Friday, March 16, 2012

SHE

"SHE" (C) 2012, Miachelle DePiano

She became the driving the force of all that I do and all that I am. From conception I swore to protect her, naively thinking I could do so by sheer will power. I have learned will power is not enough; it takes stamina, endurance, patience, and perseverance. She challenges me metaphorically and literally. She tests my resolve, questions my reasoning, and confronts my beliefs. She makes me contemplate what I stand for, makes me consider what battle is worth waging, what war is worth winning.

She reminds me constantly that dreaming is not only ok at my age, but fundamental to my own existence. Her presence demands I give birth to my dreams; her survival demands I nurture and raise them to full maturation. Her future successes require I achieve mine, that I not let age or fear or gender hinder my progress and development. My job is to remind her that not only must you have the dream, but you must work to make the dream reality. She is not yet remarkable to the world, but she is remarkable to my world. My cause, my campaign, is to be her champion and show her how remarkable she truly is. My hope is that she learns she is worthy and deserving of all that she desires, on her terms, in her time.


She makes me laugh out loud, ringing the heavens with our peals of laughter. Life is full of struggles and tears and frustration; she reminds me that laughter is indeed the best medicine. At moments when I don't think I have any inside of me, she elicits a seed of laughter, and the world is right again. Her lesson to me is that laughter’s sweetness balances life’s bitterness.

She compels me to be grounded and stable, at times when I myself wish to be childlike and rebel against the world. She makes me want to be a better woman, better than I ever knew I could be. She forces me to be a better woman, as my journey draws a map for her own. She is my mirror; she makes me see what I wish to avoid and shows me what I have forgotten. At moments her exuberance fuels my own and reminds me age is not what matters, but rather the intensity of the spirit with which we live. At other moments I see the passage of time on my face and realize her time to be is rapidly approaching, and that my time for being is coming to a close.

She is the elements of the earth contained within a singular, spectacular organism. She can be fiery and spirited and hot, a temperament that burns you should you stand too close. She can be icy, withdrawn, and stoic, refusing to allow anyone close. She can be easygoing, cool, and as fluid as a creek bed, or as tumultuous and dangerous as a rapid. She can wrap herself around you like a gentle summer breeze, or whirl through the house like a tornado, wreaking havoc as she moves along. She is simultaneously all of these things and none of these things, and I am afraid to blink, afraid that I’ll miss a moment. Just when I think we have reached a state of calm and tranquility, something upsets the balance and she is off again, not to be tamed and controlled.
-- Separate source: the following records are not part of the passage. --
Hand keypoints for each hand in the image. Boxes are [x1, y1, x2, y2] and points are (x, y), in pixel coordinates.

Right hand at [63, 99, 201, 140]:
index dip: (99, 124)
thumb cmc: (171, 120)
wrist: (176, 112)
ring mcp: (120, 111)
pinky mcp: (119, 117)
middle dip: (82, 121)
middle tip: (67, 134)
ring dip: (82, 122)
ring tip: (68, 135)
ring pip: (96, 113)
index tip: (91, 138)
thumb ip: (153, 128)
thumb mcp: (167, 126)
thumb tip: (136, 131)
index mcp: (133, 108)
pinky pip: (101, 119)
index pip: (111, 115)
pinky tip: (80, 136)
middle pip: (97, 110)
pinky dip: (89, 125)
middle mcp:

It is in these moments of watching her, I realize just how powerless I am, and my only option is to close my eyes, and remember…

She teaches me daily we are all still someone’s child, and reminds me that one day she will be a mother. As I ponder what is to be a mother, what it is to teach and guide her, I wonder if I have succeeded or failed in my endeavors. I am left no closer to an answer. The present is too close to my mind’s eye for clear self-examination and the future is unwritten, too far away to be seen, grasped, and understood. Hindsight offers clarity, but even that is distorted by the unknown future.

When my skin is far more wrinkled and leathery, and my eyes are clouded with age, will she know I gave her my best, even if it wasn’t enough, even if I didn’t know what I was doing as I learned this job called motherhood? Will she blame me for her failings, or credit me for her successes? Does it matter either way? Even if I have failed her, will she use those moments as lessons to build upon and move forward, or will she allow those moments to hold her back? I hope that even in my failures she finds a source of strength and inspiration.

I watch her as she begins to make her own mistakes, some of them duplicating my own, and it's painful to watch. Sometimes I think watching her mistakes is a form of punishment intended for me. Life has taught me that you cannot save a person, that they must save themselves, and I think this is the bitterest lesson in motherhood. A woman carries a child, the only protective shelter the child will have. Once the child is born, the inevitability of letting go gradually dawns upon the mother, and all that is left is hope. As mothers, we hope we did our best, that we gave it everything we had, and that eventually our children will see this.

She is unconditional love, but as she comes into her own, is beginning to love conditionally.  The little girl who didn't know a stranger and befriended the entire world with open arms is beginning to see the world with old eyes. My eyes. Is this my fault, or is it just nature's course? Will she be as blessed as I have been, given the gift of a being who will remind her what it is to see the world through new eyes again?

She is my daughter.

2 comments:

  1. Beautiful, just absolutely beautiful. I have no other words.